There was nothing particularly secretive or nefarious about what they did, in fact you can read about it in no end of publicly available journals.

They were just a group with something in common that coalesced to use open policy mechanisms to take control of the public debate and convince a large proportion of the American population to act against their own interests.

There's nothing particularly secretive about it. It is all out there in the public sphere, it's just that the media corporations than have a common interest with the conspirators don't have an interest in selling the truth to the public.
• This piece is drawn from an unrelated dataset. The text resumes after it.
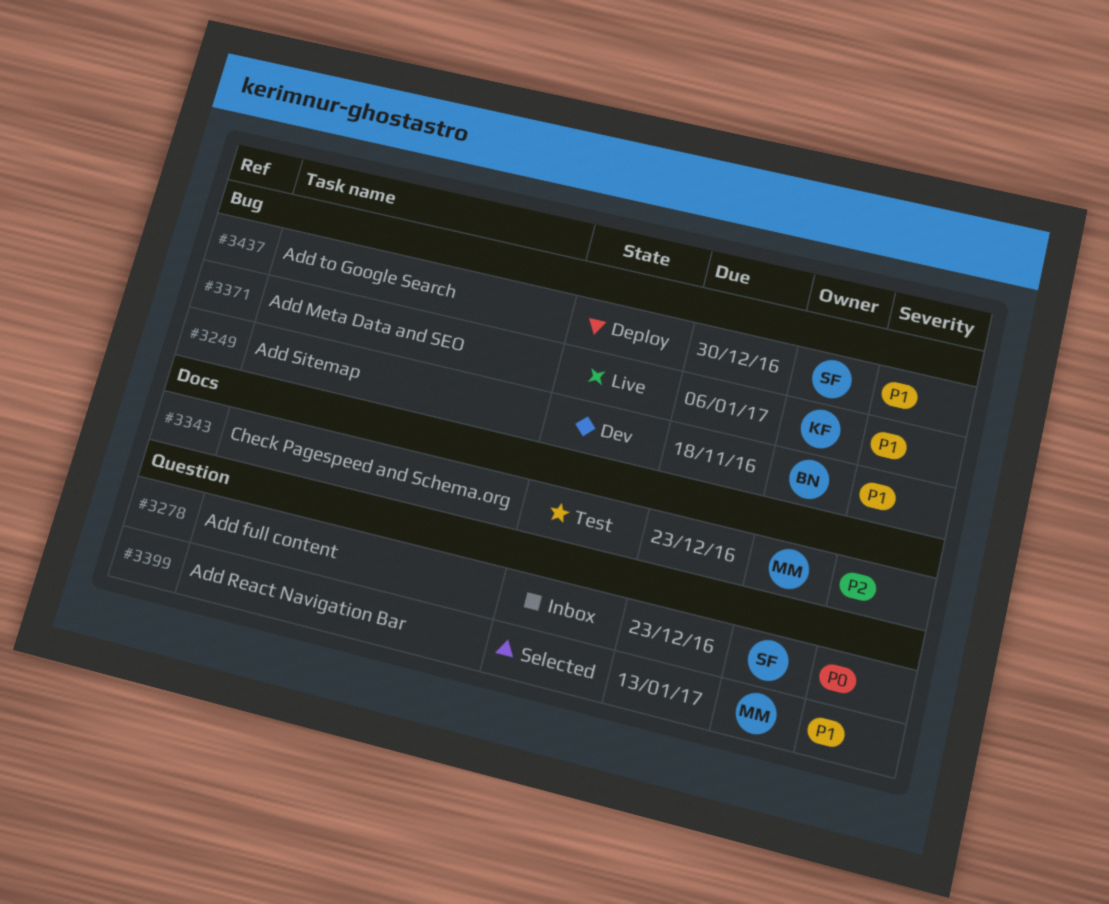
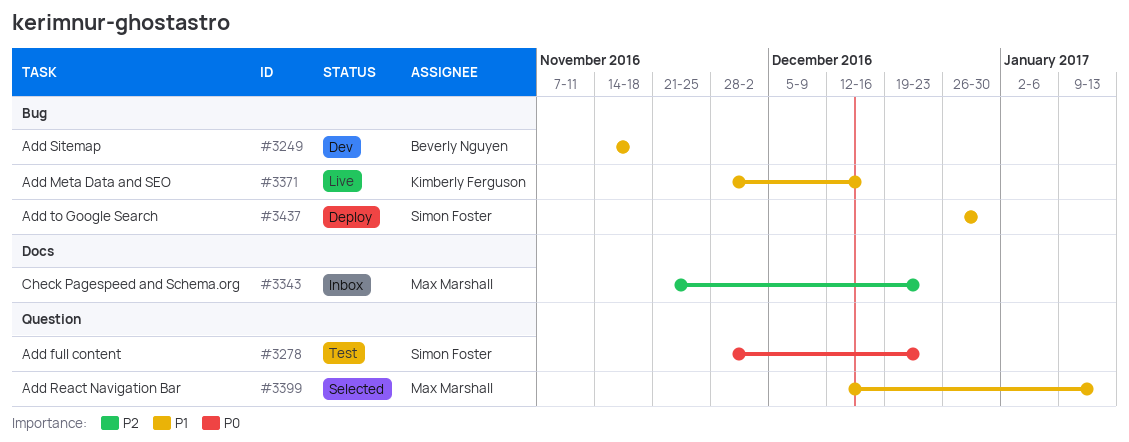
#3278, status: Inbox -> Test
#3343, status: Test -> Inbox
#3371, due: Jan 6 -> Dec 16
They are the power structures. There's no skulls. There's not bones.There's just the shit they teach kids who study the right shit at university. Anyone can see the truth if they have the time and/or the inclination - it's just that most of us don't. It really is that simple
 
Ugh. Reading back over all of that - if I hadn't have had at least 20 standard drinks tonight I'd probably be able to make a much more cohrent case. i hope you get the gist of what I'm getting at though :|
 
Or the coordinated plot among the interested business elite to write climate science off as some kind of leftist conspiracy.

This one actually really pisses me off.

Another great example is trickle-down economics - a bunch of self-interested business and academic conspired to create a narrative about the nature of economics that they then very successfully prosecuted in the public sphere and convinced millions of people to act and vote against their own interest (the "job creators").

This one more so..

But OK fair play.. Maybe my use of the word conspiracy (did i even use it?) may not have been used in the literal, technical sense.. but when these groups do these things knowing that nobody will know / realise? Surely that could be classified as secret ;) But ok ok I see your point and am in total (almost) agreement with you.

So you don't think anything of Bohemian Grove or the Skull, Crossbones society and the like (ignoring their apparent cult like rituals)?
 
Just read that more than 100 passengers aboard MA flight 777 were Aids experts.. awaits the inevitable conspiracy theories surrounding it..
 
This one actually really pisses me off.

Me too. More than you can possibly imagine :!

So you don't think anything of Bohemian Grove or the Skull, Crossbones society and the like (ignoring their apparent cult like rituals)?

I think that there are much greater and obvious networks of control and cooperation - the minutes of which are generally subject to public accountability. Established power structures are much more powerful and are in the plain sight of day for anyone who cares to look. The real problem is the way in which the populace is completely oblivious to what is happening all around them and the insidious nature of business-as-usual politics. The powers that be have much better cover behind apathy and disinterest than they do weirdo rituals and cults.